It is still for me the ideal of social work that is most admirable in public life. But is public life itself doomed?

What profession do you admire most and why?

It is very difficult to admire a profession. Not least because some of the most undesirable aspects of some professions are those characteristics that are most usually given the name ‘professional’. It usually indicates taking a back seat on one’s own emotions or instincts and being driven only by the goals that have been planned. That can be no bad thing although it too, often in already insensitive persons, becomes the cause of a failure to listen to feedback that ought to indicate a need for direction change or even taking time out from the process to just sit, listen and be with the person talking to you.

A profession that listens, assesses and constantly revises its planning, and/ or implementation of a plan is however an ideal of the social work profession. That does not mean chopping and changing but collaborative work to revise and reassess, maintaining a person’s strengths in the pursuit of a change they have found the strength to seek and to build up into a recovery that can sustain lapses, for to lapse is human.

Recovery from bad circumstances, and consequent maladaptation to such circumstances, is best conceived of as an spiralling motion. As it self-reviews in a cycle of assessment, review, planning and implementation of behavioural or other change, it can lapse but not to where the circle began because spirals cycle by elevation, even if their first circle starts on a two-dimensional plane. Cycles include the provision to lapse as part of the review process. Ideally the nature of the ‘lapse’ becomes itself an object of work so that the whole process of cycling both contains and cognitively re-frames lapses within it. The person co-working on themselves learns to rise above where they started and use the new strengths added to old ones, and to find means of positive self-attribution for the achievement.

Good social workers invest a lot. They use transference and counter-transference as tools. Yes, those tools are dangerous of course – because they invest psychic energy that has deep roots and may attach to unresolved matter in worker or the person co-worked with. And yes, they also cause exhaustion and burn out. But no-one has ever found a good social worker who can remain good without taking that risk, particularly the risk that one’s assessment of one’ own capacity to tread into areas of overwhelming experience will be insufficient.

But the cost of good work is always the risk of permanent damage, deterioration of powers or even death. If it were not so, there would be no risk to assess and perhaps no need for social work intervention which always involves the handling of past damage, present harms and future danger. We should not be gloomy about this, for there is no truly totally safe alternative. We take precautions and increase our training (indeed we should always do the latter) but to follow safe procedures blindly would get one nowhere, especially someone genuinely seeking help. No where is safe in examples of true need where the psychological, social, behavioural and even spiritual mix messily

So social work is still my ideal but it has to be faced that many many bad or burnt out social workers continue to practice, unable to either face or act upon the skills of self-assessment and self-recovery which are the sine qua non of the job. Two forces in particular are dangers. First the siren call of practice that is built on prescribed protocol and process. No dynamic of action that is inflexible will ever work in social work – it barely works slavishly followed in the most routine and AI, or expert system, vulnerable administrative labour.

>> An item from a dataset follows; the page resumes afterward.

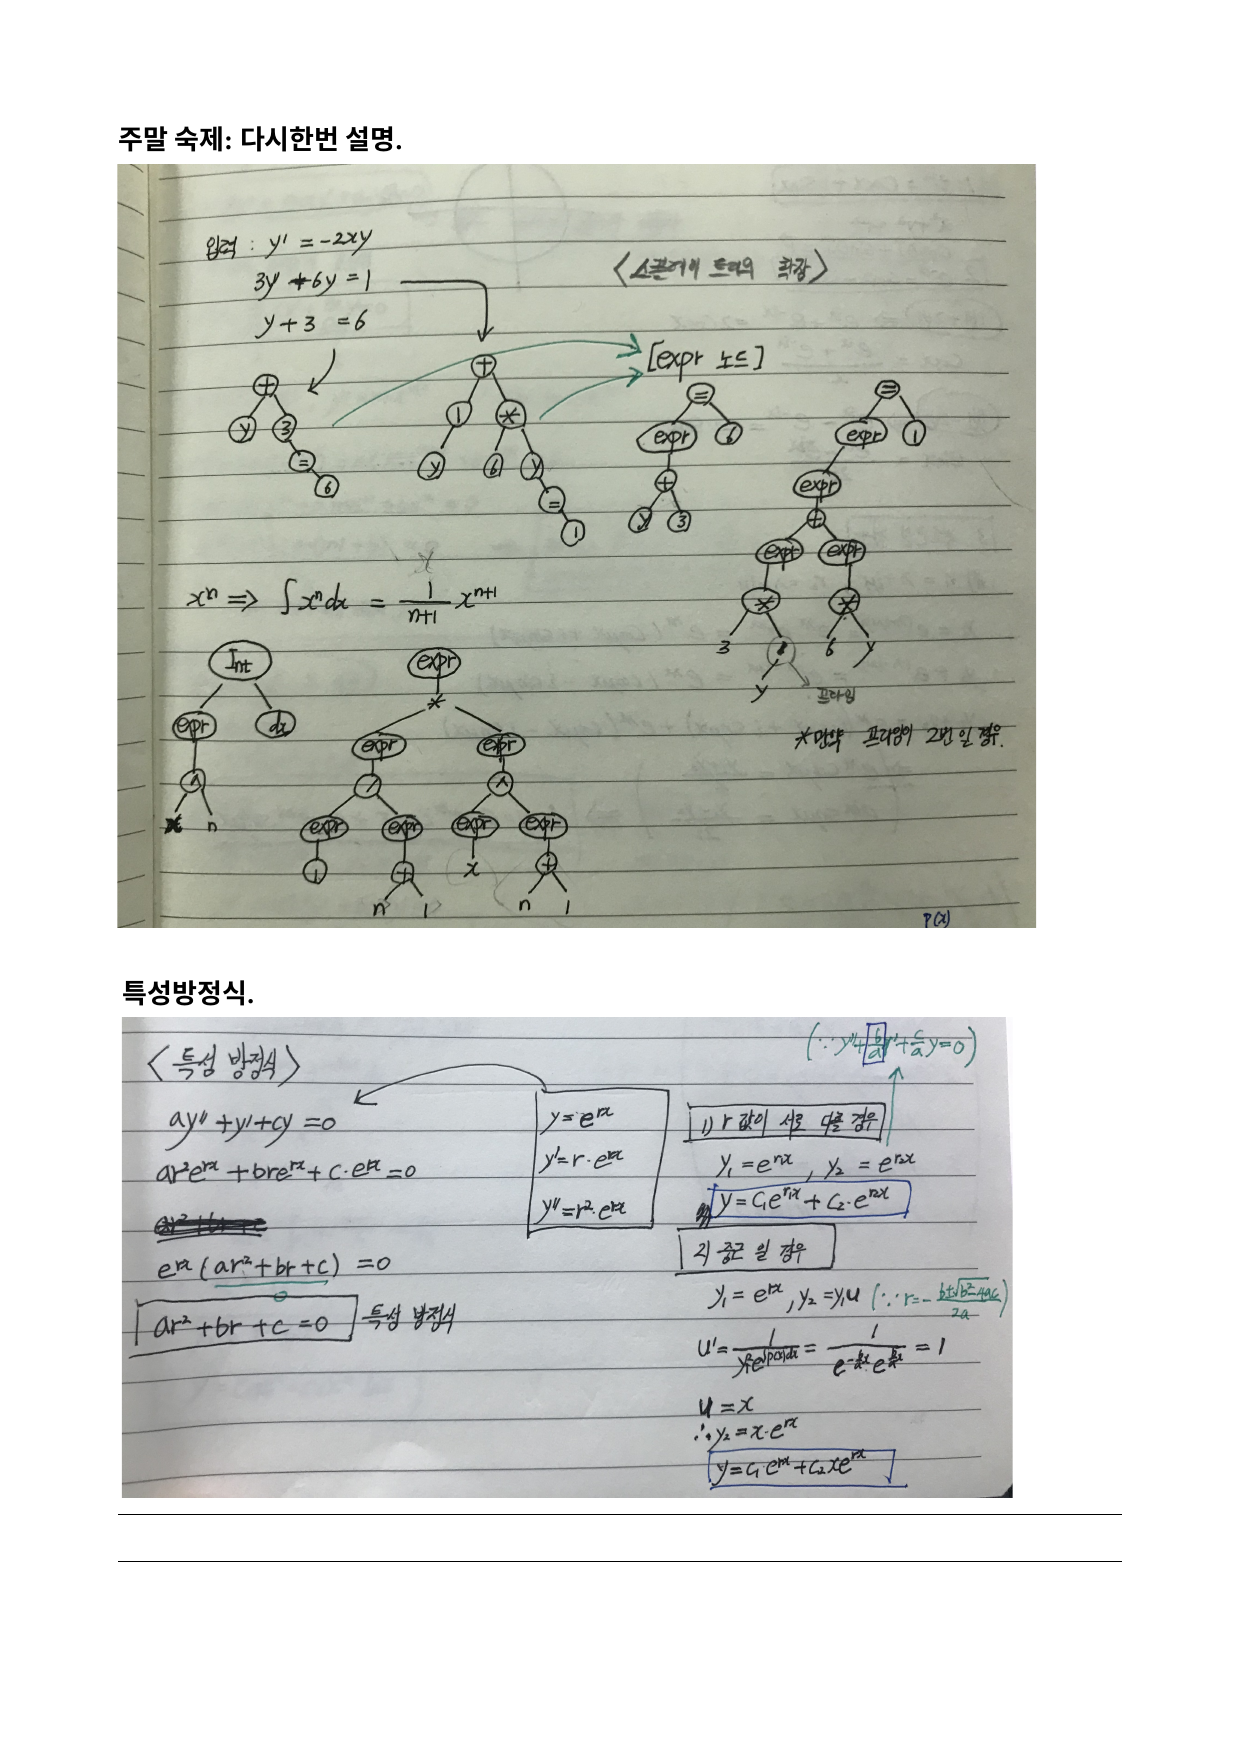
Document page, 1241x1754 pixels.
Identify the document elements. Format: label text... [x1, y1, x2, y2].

The second danger of the profession is that it accepts its own demise through expectations of its role, and efficacy in that role, and this is the most serious present danger. It is so because the profession is hated by the Tory party who have been in power too long in truth, and has failed to grasp that it cannot exist or work in the declining spirals of decreased resourcing and psychological expectation of the capacity for social and individual recovery that integrates with low resourcing.

Tories hate social workers because good ones believe that the status quo and ideologies of the normal hide rather than reveal the ills of society and seek to change them using all the tools possible, including the politics of the public state. The last serious attempt to make this possible was by Andy Burnham and Ed Balls at the end of the Brown government. It fell with that government and because Gordon Brown told a bigoted woman that she was in fact a bigoted woman.

In truth social work must and can only exist when people believe in the role of public service, public wealth and public health and not the private, and privatised, versions of those things. At the moment good social work is an abstract concept (an idea or ideal) not a reality. It persists in some people who keep going in a broken system but I know few or none who will survive unless they accept roles and power in the management of the decline of social work. The road back will be difficult.